Performance Tuning with SQL Server DMVs, by Tim Ford and Louis Davidson
This is the book that will de-mystify the process of using Dynamic Management Views to collect the information you need to troubleshoot SQL Server problems. It will highlight the core techniques and “patterns” that you need to master, and will provide a core set of scripts that you can use and adapt for your own requirements.
Why read this book?
Dynamic Management Views (DMVs) are a significant and valuable addition to the DBA’s troubleshooting armory, laying bare previously unavailable information regarding the under-the-covers activity of your database sessions and transactions.
Why, then, aren’t all DBAs using them? Why do many DBAs continue to ignore them in favour of “tried and trusted” tools such as sp_who2, DBCC OPENTRAN, and so on, or make do with the “ready made” reports built into SSMS? Why do even those that do use the DMVs speak wistfully about “good old sysprocesses”?
There seem to be two main factors at work. Firstly, some DBAs are simply unaware of the depth and breadth of the information that is available from the DMvs, or how it might help them troubleshoot common issues. This book investigates all of the DMVs that are most frequently useful to the DBA in investigating query execution, index usage, session and transaction activity, disk IO, and how SQL Server is using or abusing the operating system.
Secondly, the DMVs have a reputation of being difficult to use. In the process of exposing as much useful data as possible, sysprocesses has been de-normalized, and many new views and columns have been added. This fact, coupled with the initially-baffling choices of what columns will be exposed where, has lead to some DBAs to liken querying DMVs to “collecting mystic spells”.
In fact, however, once you start to write your own scripts, you’ll see the same tricks, and similar join patterns, being used time and again. As such, a relatively small core set of scripts can be readily adapted to suit any requirement. This book is here to de-mystify the process of collecting the information you need to troubleshoot SQL Server problems. It will highlight the core techniques and “patterns” that you need to master, and will provide a core set of scripts that you can use and adapt for your own systems, including how to:
- Root out the queries that are causing memory or CPU pressure on your system
- Investigate caching, and query plan reuse
- Identify index usage patterns
- Track fragmentation in clustered indexes and heaps
- Get full details on blocking and blocked transactions, including the exact commands being executed, and by whom.
- Find out where SQL Server is spending time waiting for resources to be released, before proceeding
- Monitor usage and growth of tempdb
The DMVs don’t make existing, built-in, performance tools obsolete. On the contrary, they complement these tools, and offer a flexibility, richness and granularity that are simply not available elsewhere.
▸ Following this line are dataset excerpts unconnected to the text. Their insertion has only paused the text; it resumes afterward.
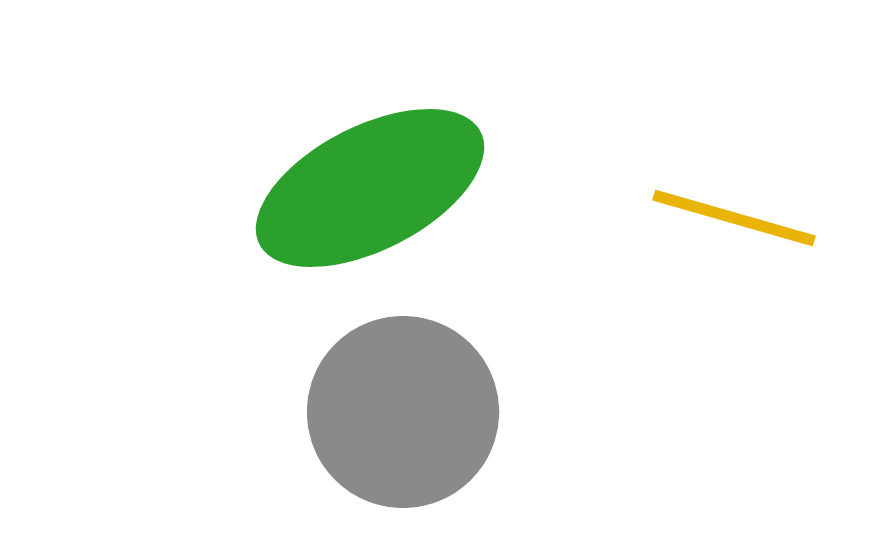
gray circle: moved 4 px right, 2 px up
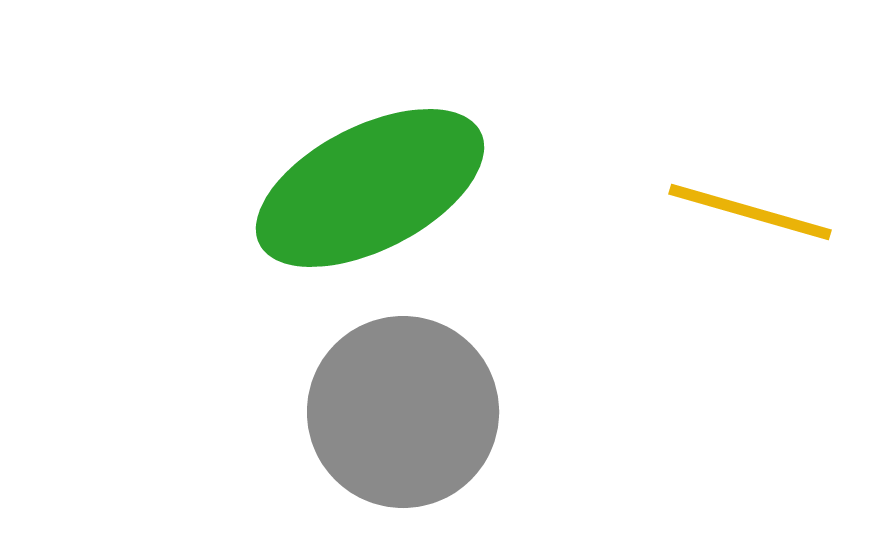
yellow line: moved 16 px right, 6 px up
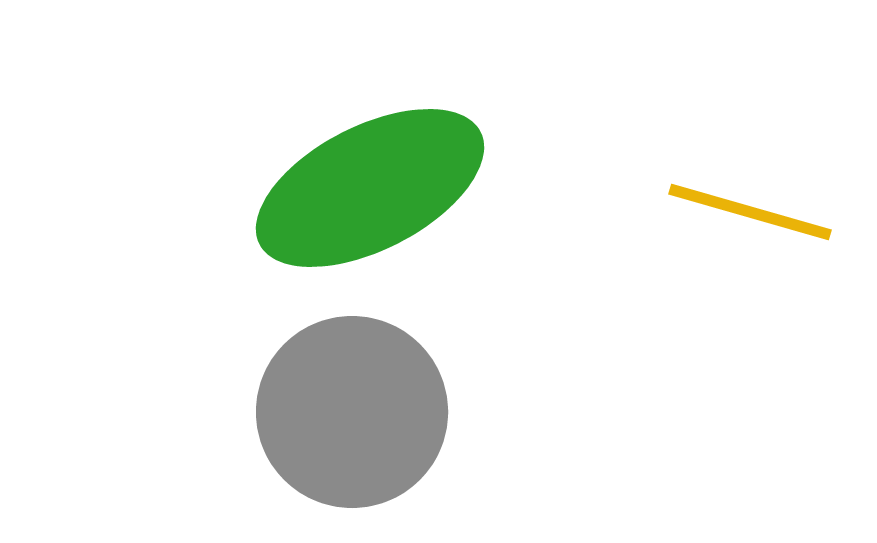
gray circle: moved 51 px left
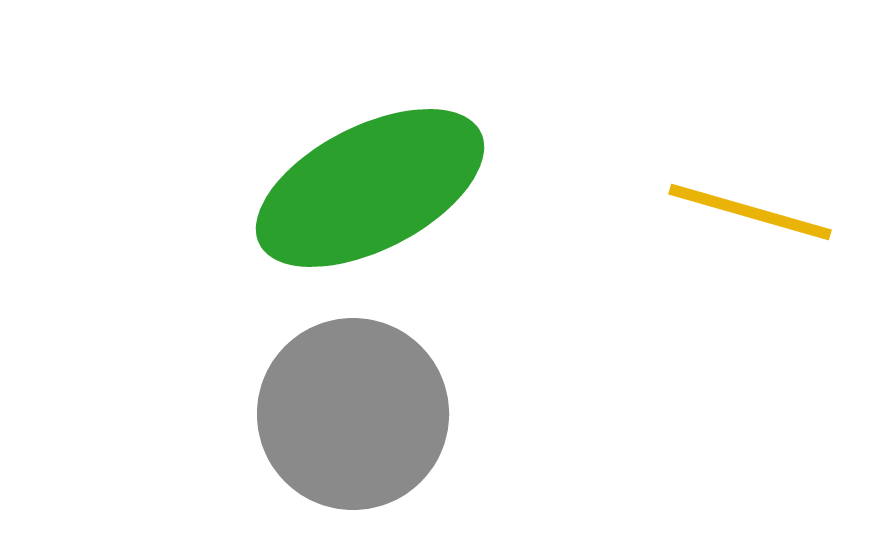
gray circle: moved 1 px right, 2 px down
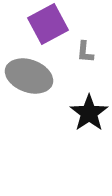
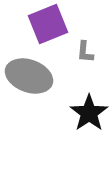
purple square: rotated 6 degrees clockwise
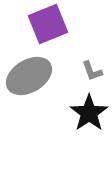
gray L-shape: moved 7 px right, 19 px down; rotated 25 degrees counterclockwise
gray ellipse: rotated 51 degrees counterclockwise
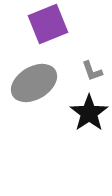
gray ellipse: moved 5 px right, 7 px down
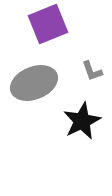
gray ellipse: rotated 9 degrees clockwise
black star: moved 7 px left, 8 px down; rotated 9 degrees clockwise
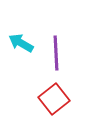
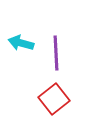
cyan arrow: rotated 15 degrees counterclockwise
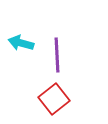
purple line: moved 1 px right, 2 px down
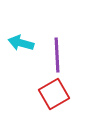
red square: moved 5 px up; rotated 8 degrees clockwise
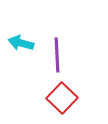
red square: moved 8 px right, 4 px down; rotated 16 degrees counterclockwise
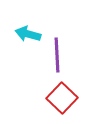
cyan arrow: moved 7 px right, 9 px up
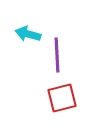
red square: rotated 32 degrees clockwise
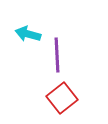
red square: rotated 24 degrees counterclockwise
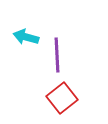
cyan arrow: moved 2 px left, 3 px down
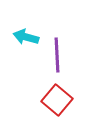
red square: moved 5 px left, 2 px down; rotated 12 degrees counterclockwise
Furthermore, you don’t need to master a new GUI, or a new language in order to use them; it’s all done in a language all DBAs know and mostly love: T-SQL.
About the Author
Louis Davidson has been in the IT industry for 15 years as a corporate database developer and data architect. Currently he is the Data Architect for Compass Technology in Chesapeake, Virginia, supporting the Christian Broadcasting Network and NorthStar Studios in Nashville, Tennessee. Louis has been a Microsoft MVP since 2004, and is an active volunteer for the Professional Association for SQL Server working in their Special Interest Groups. He is the author of SQL Server 2005 Database Design and Optimization.
Tim Ford is a senior database administrator with Spectrum Health in Grand Rapids, Michigan. He has been an active volunteer with The Professional Association for SQL Server (PASS) since 2002 and a certified solutions developer (MCSD) since 2001. In his free time he usually has a camera, game controller, spatula, guitar, handlebars, book, or beer in his hands. His wife and two young sons, Austen and Trevor keep him sane when not driving him completely crazy.